El viejo soltó al gato que se metió entre unas ruedas apiladas.

- Te la muestro así nomás, si estás interesado la sacamos a la calle- y aclaró rápidamente-. Hoy no, otro día.

Corrieron unas puertas de autos sueltas y apareció: era una furgoneta medio cuadrada que había sido blanca. Mi tío la empezó a revisar: abrió la puerta (adentro estaba llena de telas de araña), giró el volante y las ruedas ni se movieron porque estaban desinfladas. Después se tiró al piso y se metió debajo: cuando salió tenia tantas telas en la cabeza que parecía que se había puesto una peluca. - ¿No podes ponerla en marcha?

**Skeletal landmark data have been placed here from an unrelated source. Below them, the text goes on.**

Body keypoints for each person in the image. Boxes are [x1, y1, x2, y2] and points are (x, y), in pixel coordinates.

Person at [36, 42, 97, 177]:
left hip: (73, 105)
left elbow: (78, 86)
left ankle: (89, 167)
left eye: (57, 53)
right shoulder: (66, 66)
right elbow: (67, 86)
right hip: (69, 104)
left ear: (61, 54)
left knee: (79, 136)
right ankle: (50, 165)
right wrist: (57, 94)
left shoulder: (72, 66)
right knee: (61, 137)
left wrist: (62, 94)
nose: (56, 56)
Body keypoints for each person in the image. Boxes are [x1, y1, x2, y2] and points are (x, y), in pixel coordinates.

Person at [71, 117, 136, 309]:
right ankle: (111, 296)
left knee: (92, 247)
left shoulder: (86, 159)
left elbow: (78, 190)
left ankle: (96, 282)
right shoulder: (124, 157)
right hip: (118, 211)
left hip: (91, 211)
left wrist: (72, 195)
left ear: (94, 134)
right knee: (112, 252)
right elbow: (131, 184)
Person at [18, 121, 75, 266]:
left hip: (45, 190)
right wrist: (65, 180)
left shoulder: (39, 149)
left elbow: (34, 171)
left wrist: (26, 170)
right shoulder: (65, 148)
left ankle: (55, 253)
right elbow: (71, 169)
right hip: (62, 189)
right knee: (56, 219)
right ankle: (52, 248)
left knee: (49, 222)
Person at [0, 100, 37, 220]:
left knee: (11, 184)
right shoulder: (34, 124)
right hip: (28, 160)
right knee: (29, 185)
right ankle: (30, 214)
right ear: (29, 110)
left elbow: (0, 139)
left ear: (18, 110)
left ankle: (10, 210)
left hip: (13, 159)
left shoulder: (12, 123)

La respuesta no se escuchó, porque en ese momento fue como si mil autos arrancaran a la vez adentro del taller. No sabíamos qué era y corrimos a la calle: miramos para arriba y casi raspándose las panzas con las terrazas de los edificios pasaban aviones. Era imposible seguirlos con la mirada, en cuanto uno parpadeaba desaparecían y en su lugar aparecían otros. No sé cuánto habremos estado mirándolos, pero de golpe se hizo un silencio forzado, el mismo que se produce cuando se nos llenan los oídos de agua. - Si habré andado en estos aviones- dijo el mecánico joven.

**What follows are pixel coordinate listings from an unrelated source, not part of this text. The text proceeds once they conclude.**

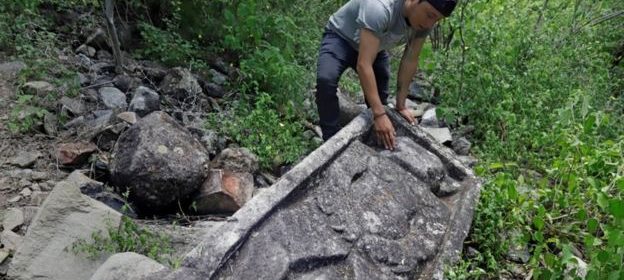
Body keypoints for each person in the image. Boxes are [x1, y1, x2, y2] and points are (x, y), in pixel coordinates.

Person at [315, 0, 456, 150]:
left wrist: (401, 106)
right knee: (326, 81)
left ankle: (376, 133)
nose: (430, 24)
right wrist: (379, 115)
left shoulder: (425, 22)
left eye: (437, 19)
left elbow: (410, 60)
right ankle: (331, 142)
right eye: (430, 15)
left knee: (380, 97)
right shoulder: (380, 7)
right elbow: (363, 64)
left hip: (374, 46)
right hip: (341, 38)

Cuando entramos, la chica había hecho huevos fritos, a mi me dio cuatro o cinco y el plato parecía lleno de margaritas.

- ¿Quieren más?- preguntó la chica.

- No gracias, ya nos vamos- dijo mi tío. El mecánico viejo se paró, caminó hasta un escritorio y anotó algo:

- Acá está el teléfono, si la camioneta te interesa llámame con tiempo, así la pongo en marcha.

Ya habían cerrado el portón y tuvimos que salir por una puertita baja. Las calles estaban muy oscuras, ni siquiera en las ventanas de los edificios se veía luz. Salvo por alguna sirena que lo interrumpía, el silencio ese, el que dejaron los aviones, seguía.

- ¿La vas a comprar?- pregunté.

- No. Eso no sirve para nada.

Seguimos por las veredas desparejas sin hablar una palabra. En el camino y a pesar del cansancio, pensé que a mí la furgoneta me gustaba mucho: encima del techo tenía un farolito con forma de bala y debajo, escritas con pintura azul las palabras El aguilucho, también pensé en la chica que llevaba los papeles del taller y su sonrisa casi colorada.